Here is the simplified version of the problem. A Hedge fund owns m(n) quantities of n number of securities. Every day they can sell or buy a few more – both the quantities of security held (i.e. 100 of IBM), or number of various securities (IBM, MSFT, HLTH…) may change. The values of the securities themselves may change (lets simplify by assuming mark to market). They get a feed of daily transactions that were closed. They need to make daily (or periodic) Profit and Loss estimate. This could influence market communications and security transaction decisions. I assume accounting may make estimates of those. But you maybe looking to Build a SSAS cube in addition to study P&L by various dimensions to improve your business, or to build an executive dashboard.

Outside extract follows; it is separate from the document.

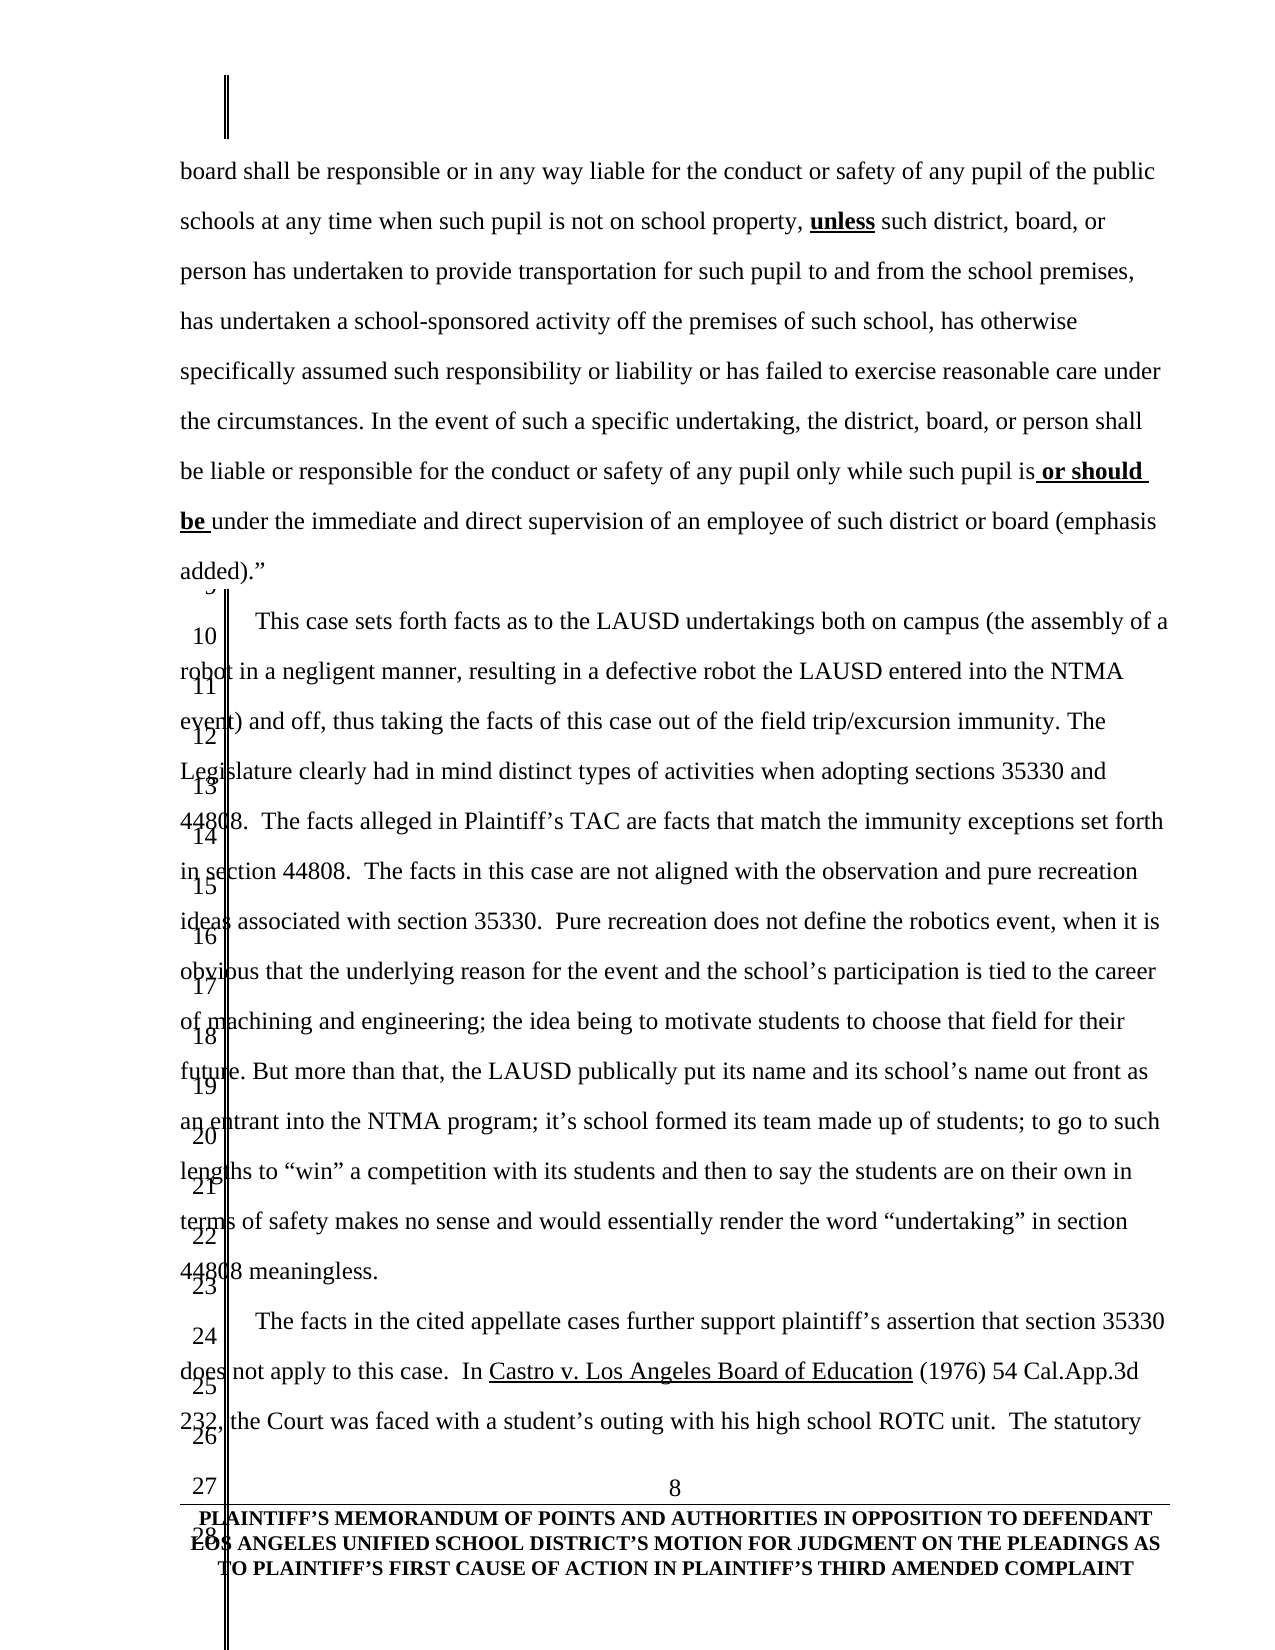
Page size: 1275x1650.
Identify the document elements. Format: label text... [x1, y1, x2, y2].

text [180, 1289, 1170, 1439]
text This case sets forth facts as to the LAUSD undertakings both on campus (the assembly of a robot in a negligent manner, resulting in a defective robot the LAUSD entered into the NTMA event) and off, thus taking the facts of this case out of the field trip/excursion immunity. The Legislature clearly had in mind distinct types of activities when adopting sections 35330 and 44808. The facts alleged in Plaintiff’s TAC are facts that match the immunity exceptions set forth in section 44808. The facts in this case are not aligned with the observation and pure recreation ideas associated with section 35330. Pure recreation does not define the robotics event, when it is obvious that the underlying reason for the event and the school’s participation is tied to the career of machining and engineering; the idea being to motivate students to choose that field for their future. But more than that, the LAUSD publically put its name and its school’s name out front as an entrant into the NTMA program; it’s school formed its team made up of students; to go to such lengths to “win” a competition with its students and then to say the students are on their own in terms of safety makes no sense and would essentially render the word “undertaking” in section 44808 meaningless. [180, 589, 1170, 1289]
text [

Please read the last two blogs to understand the underpinnings of Dimensional modeling. I’ll build on those to explain how we model the above problem. First let me explain how it was modeled wrong in several places I am aware of.
Take the incoming purchases / sales as transactions / facts. Identify dimensions (made mistakes here but that’s beside the point). Build and SSAS cube out of those transactions. Now start writing MDX programs that deduce P&L based on those transactions. Its not that they didn’t understand the problem. They understand how to calculate P&L based on the data in hand. But they are using Cubes as filesystem and Writing MDX programs on it. If you want to do that use Java. Why struggle with MDX. It’s not that the business is complex. It’s just the design is wrong. The measures you are storing at base level of cube are wrong.
What does your car speedometer show you? It’s the speed of the car at that instant. Not acceleration not velocity – just the speed. Imagine of it showed acceleration and you constantly have to calculate speed in the back of your mind by adding (or subtracting) from initial speed of 0.
So what should be right measures in Hedge Fund P&L Business-Dimensional Space. That depends on the understanding of the problem. Don’t confuse sales transactions with Business events in Business-Dimensional Space. What we are trying to analyze in P&L is the Holdings – not the sales. Sales are just changes in the holdings i.e. a derived measure / calculation in the cube. Moving measures to reflect Holdings, not sales will solve the complexity issues with the P&L Cubes. You no longer have to traverse several cells in sales space to deduce P&L. P&L is simple calculation from differences in measures at cell A and B. This will not increase the size of the cube. The size of the cube is dictated by cardinality of the dimensions. It’s just the ETL that needs to reflect the logic of deducing holdings from initial holdings and sales.

And since I am often asked “There is no dimension that can fix the above problem”. A particular facet may be fixed but hack is a hack and the problem shows up elsewhere – in needing complex MDX or unknown data accuracy.